Do you say “rabbit rabbit” on the first of the month to ensure good luck? While the origin of this rodent repetition is mostly unknown it seems to be most prevalent in Britain and North America and is rumored to go back as far as the 13th century. The custom is possibly attributable to Celtic tribes for whom Hares were an important symbol and where we derived the superstition of carrying a lucky rabbit’s foot. I’ve found a few other derivations of the phrase as well including “white rabbit” or “rabbit, rabbit, rabbit.” As for the phrase appearing in print, I’ve only been able to date it back to 1909 when it is referred in a book titled ‘Notes and Queries’ where I found the following:

“My two daughters are in the habit of saying ‘Rabbits!’ on the first day of each month. The word must be spoken aloud, and be the first word said in the month. It brings luck for that month. Other children, I find, use the same formula.”

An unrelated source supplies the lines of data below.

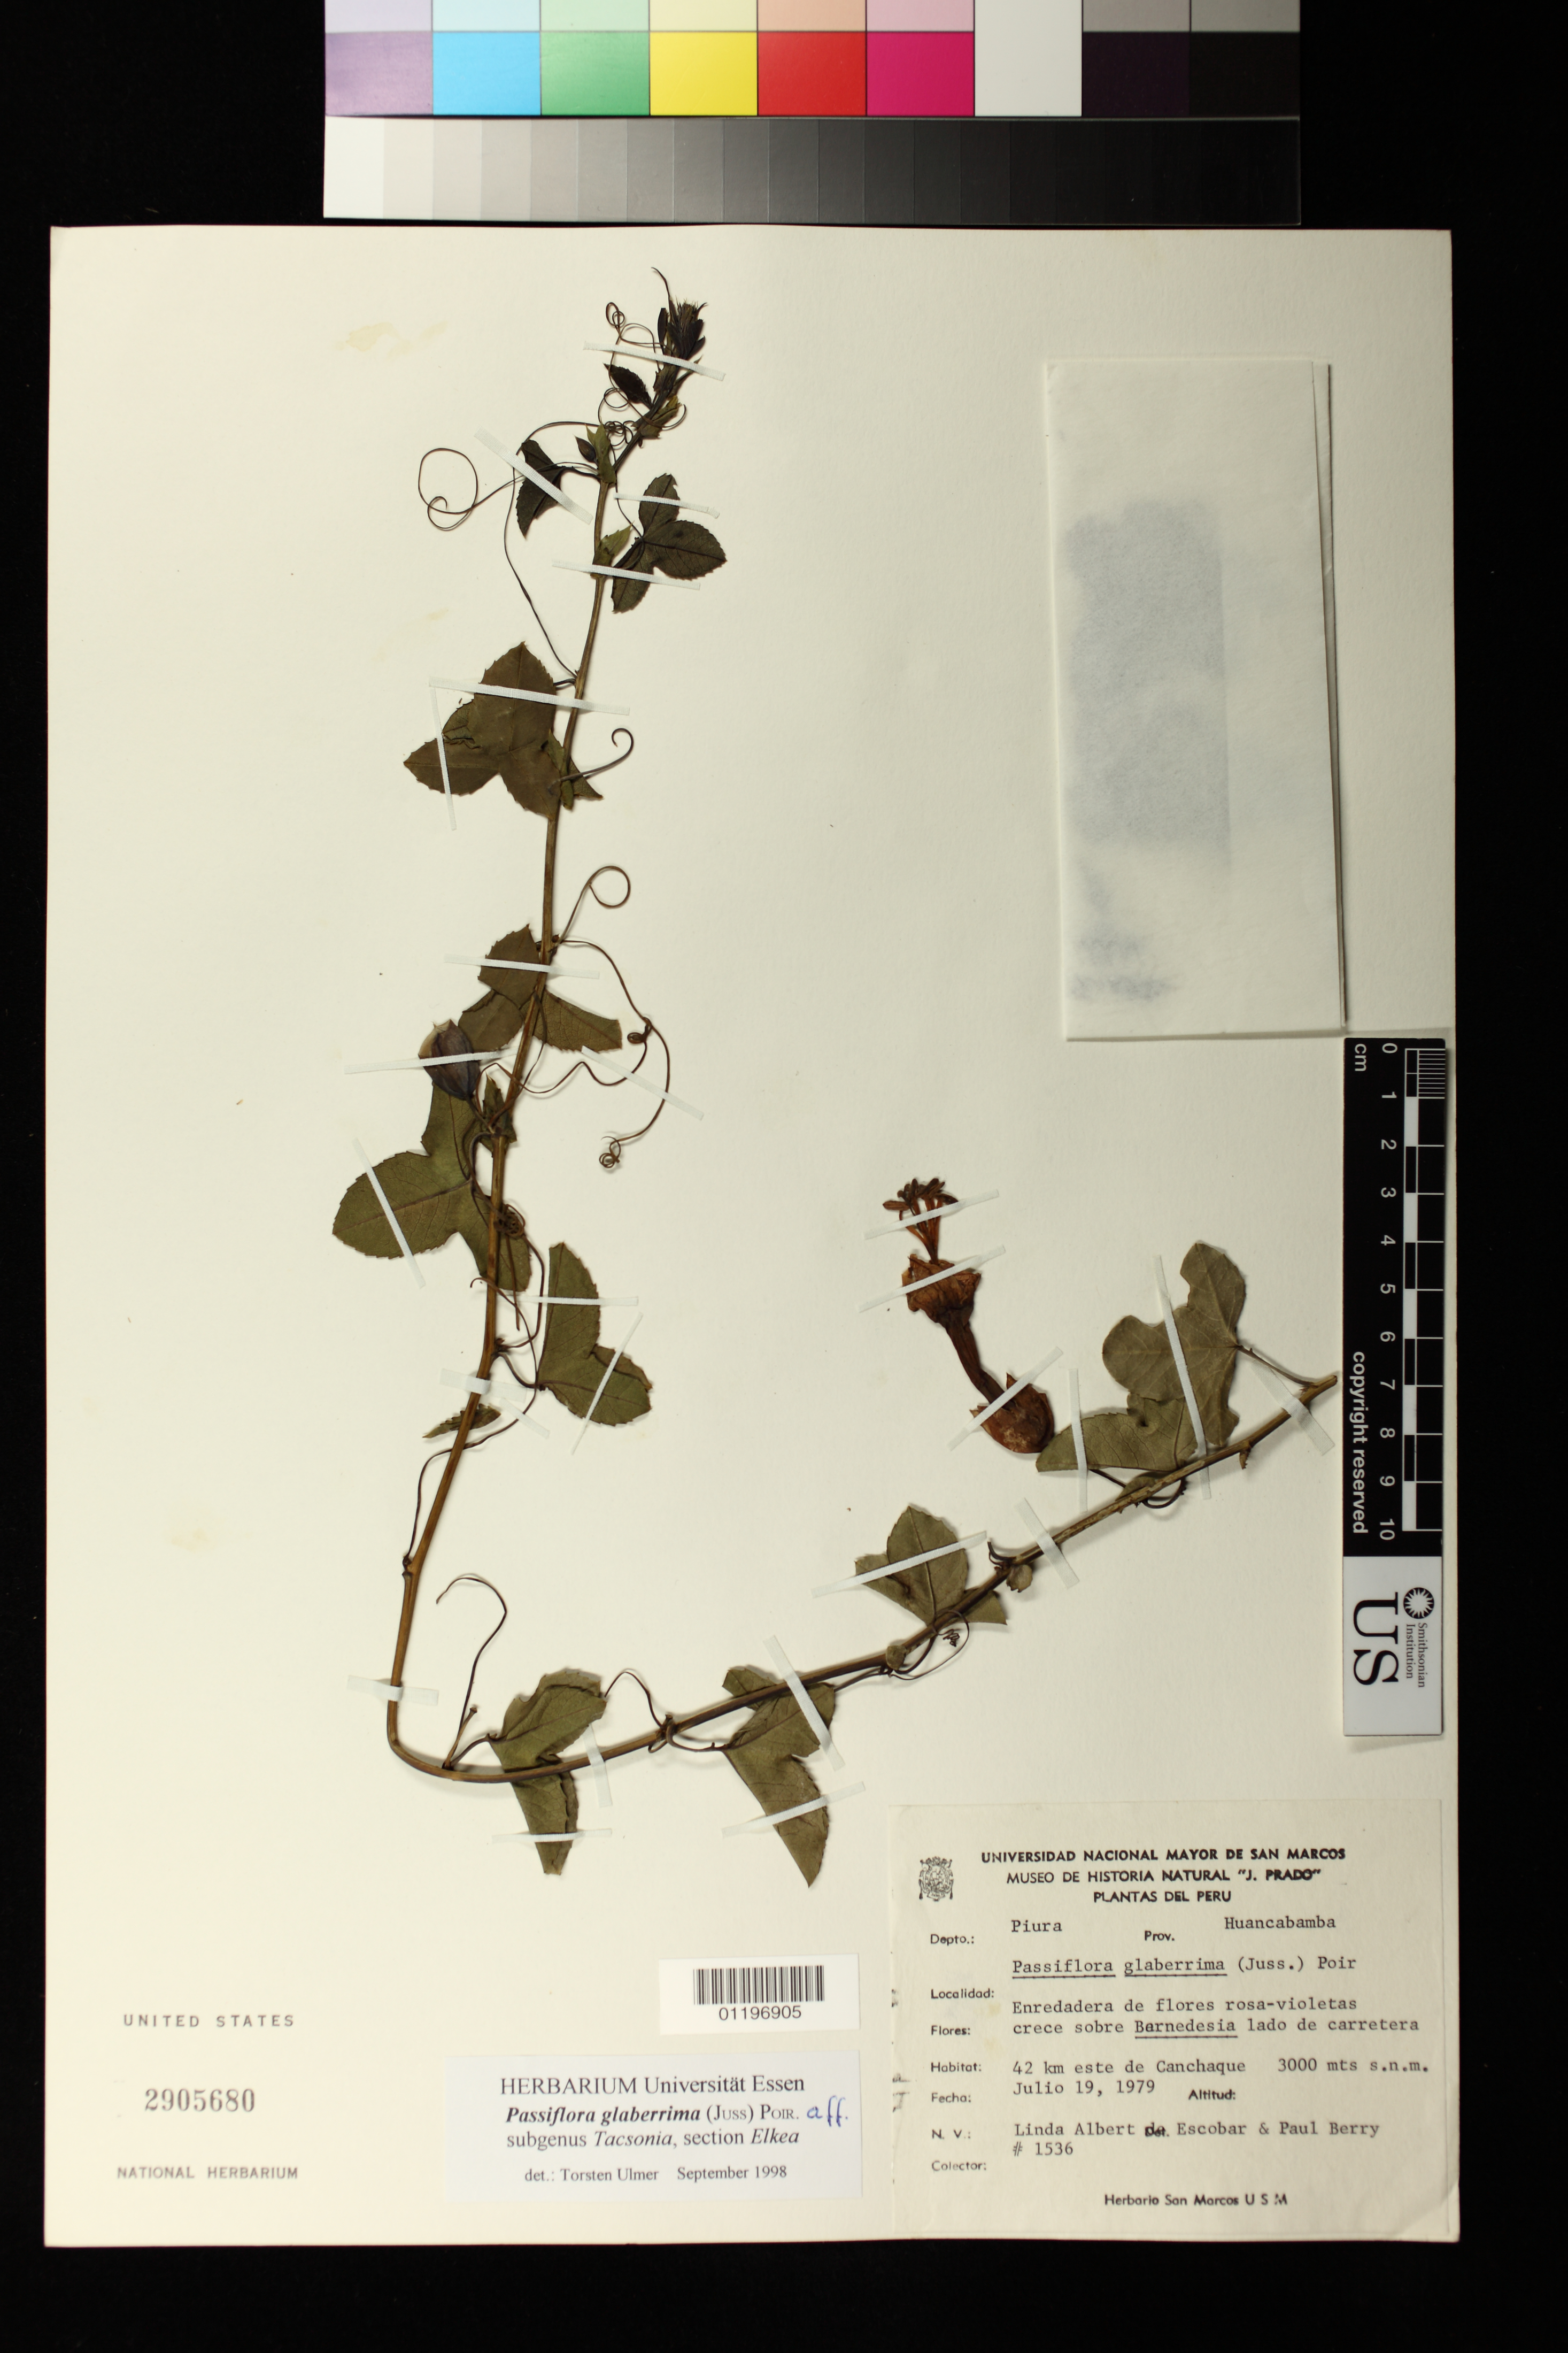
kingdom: Plantae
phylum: Tracheophyta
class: Magnoliopsida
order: Malpighiales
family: Passifloraceae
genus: Passiflora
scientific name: Passiflora glaberrima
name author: (Juss.) Poir.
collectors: L. K. de Escobar & P. E. Berry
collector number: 1536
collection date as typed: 19 Jul 1979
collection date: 1979-07-19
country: Peru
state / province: Piura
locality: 42 km este of Canchaque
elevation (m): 3000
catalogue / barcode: US 2905680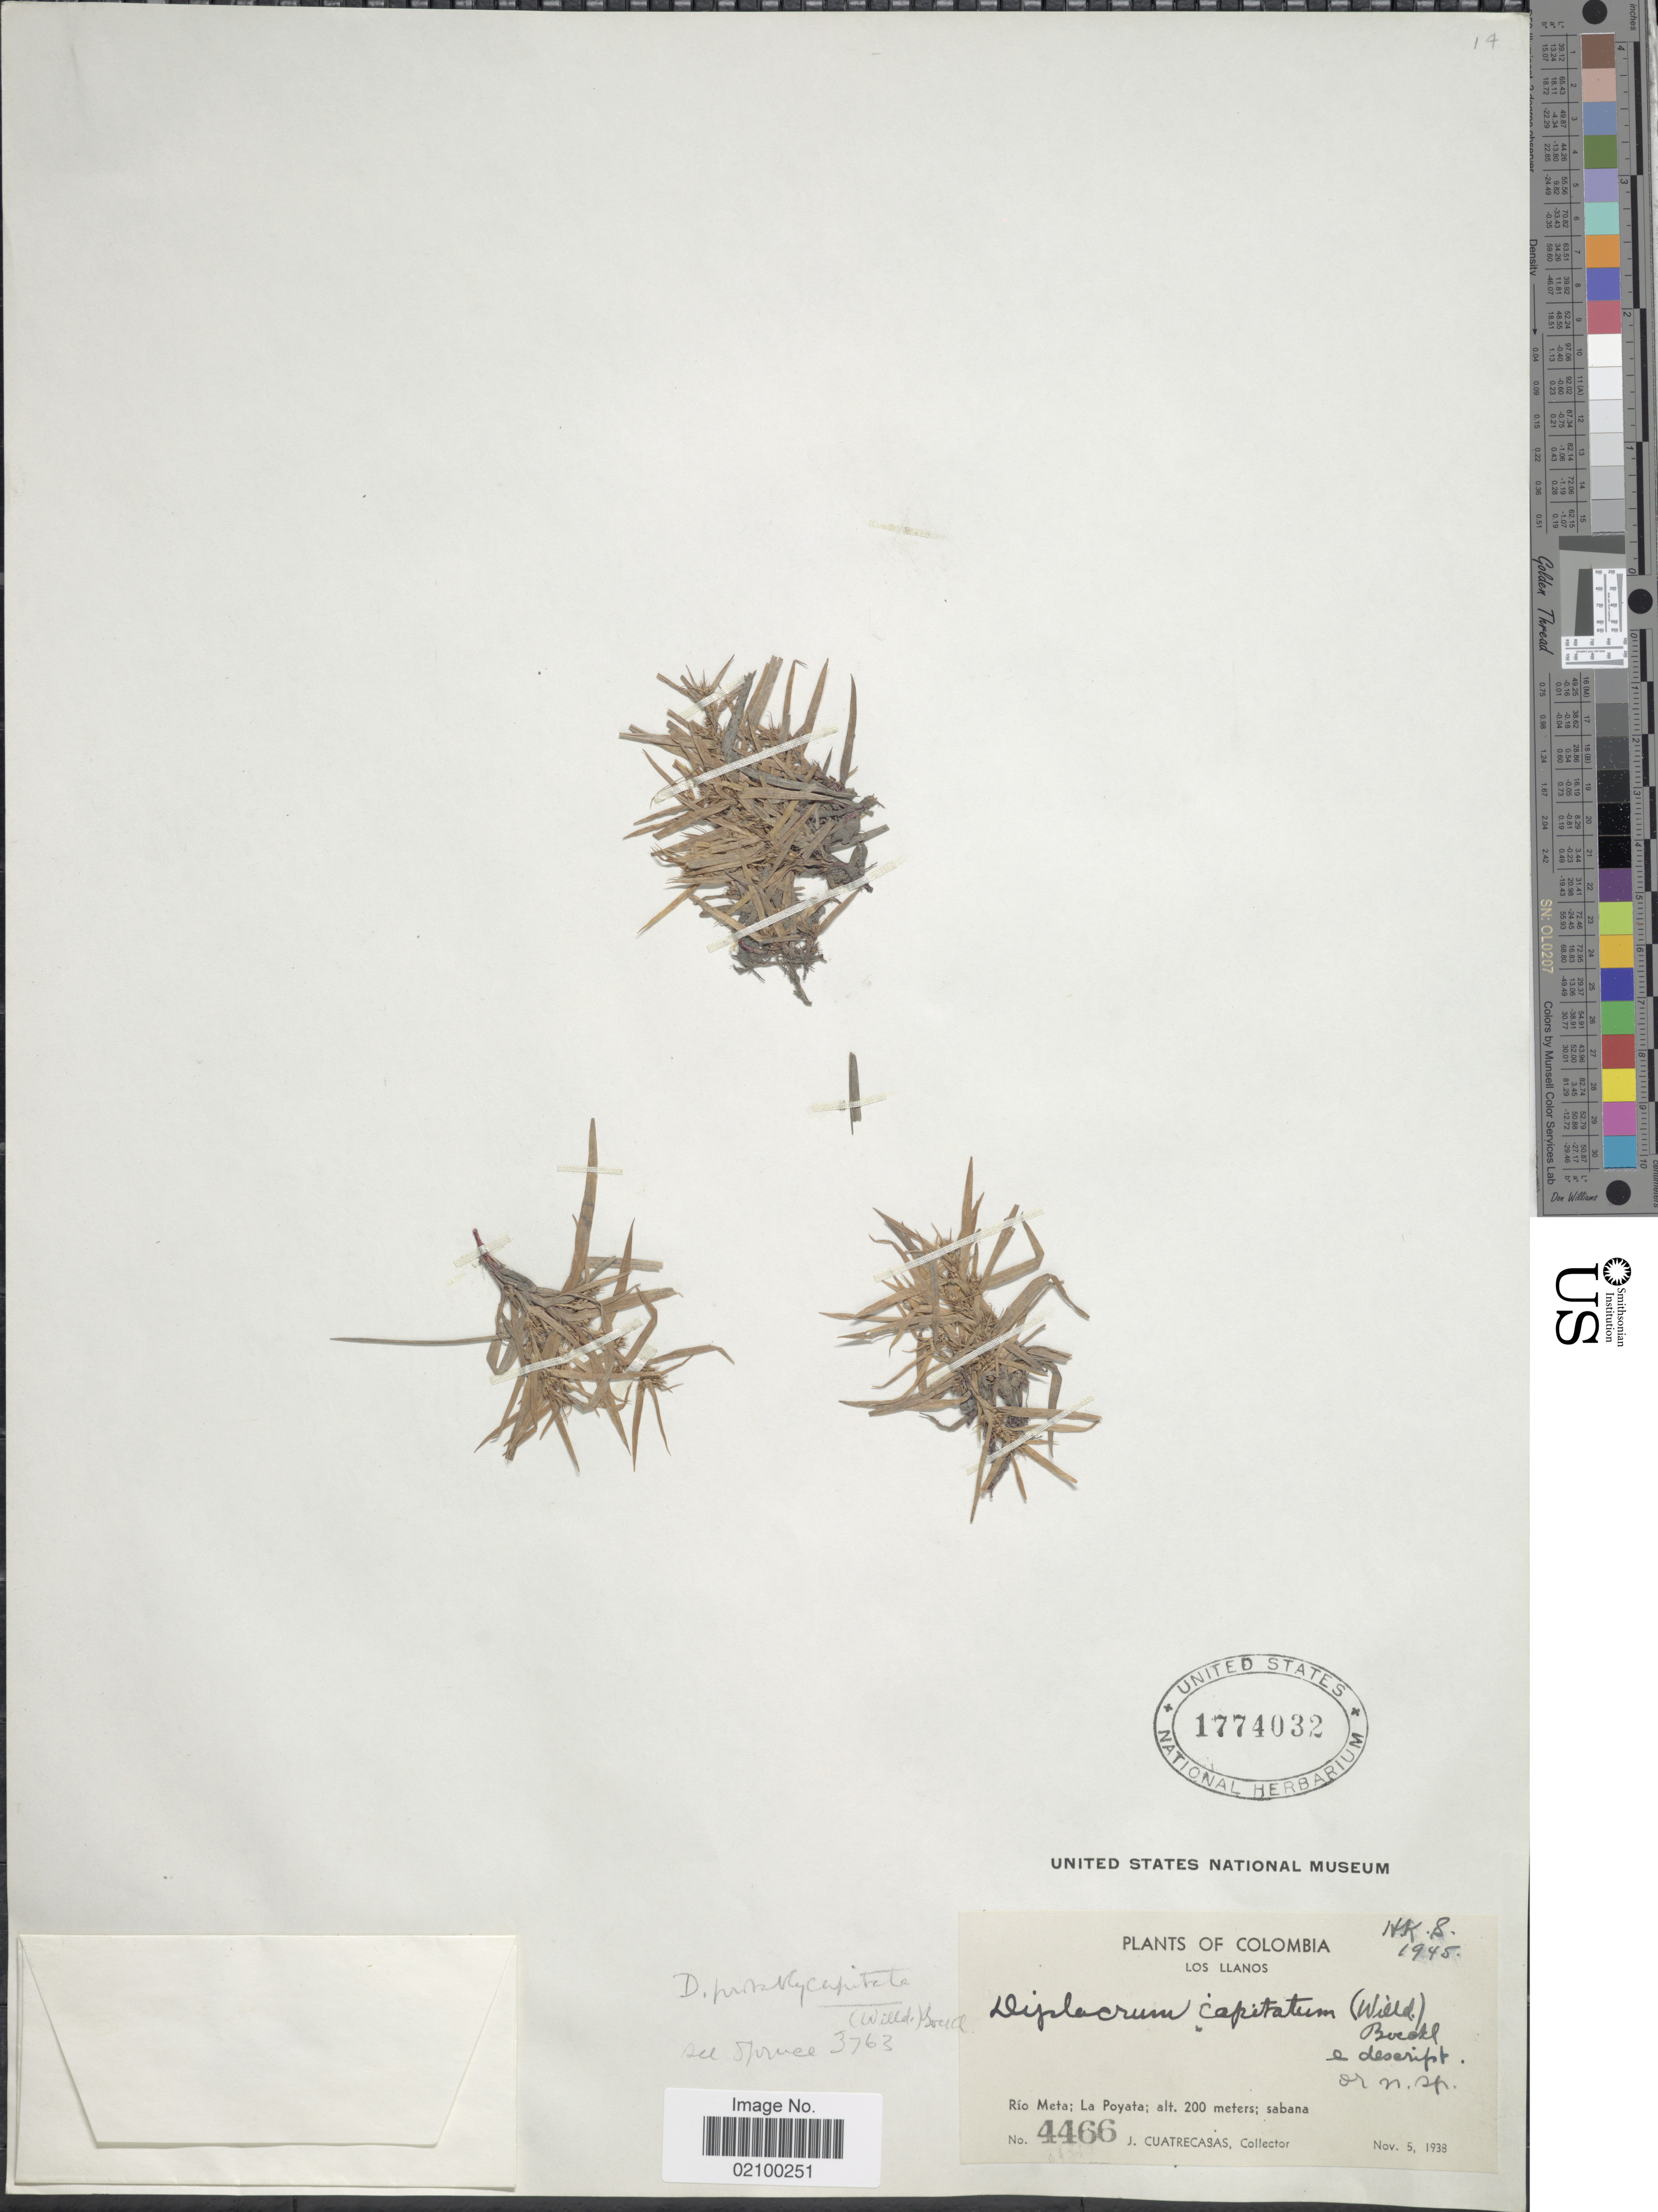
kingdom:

It is said “rabbit rabbit” was also a favorite first of the month phrase for former President Franklin Delano Roosevelt who was also known to carry a lucky rabbit’s foot. (Say that three times real fast.) Additionally, writer Simon Winchester said “white rabbit” for the beginning of 696 months before he forgot to say the phrase one day. Oh my!! Fortunately if you forget to say the phrase “white rabbit” in the morning you can correct this transgression at the end of the day by saying “black rabbit: right before you can go to sleep. In case you forgot to say “rabbit, rabbit” no worries, the proper antidote for that one is “tibbar, tibbar.”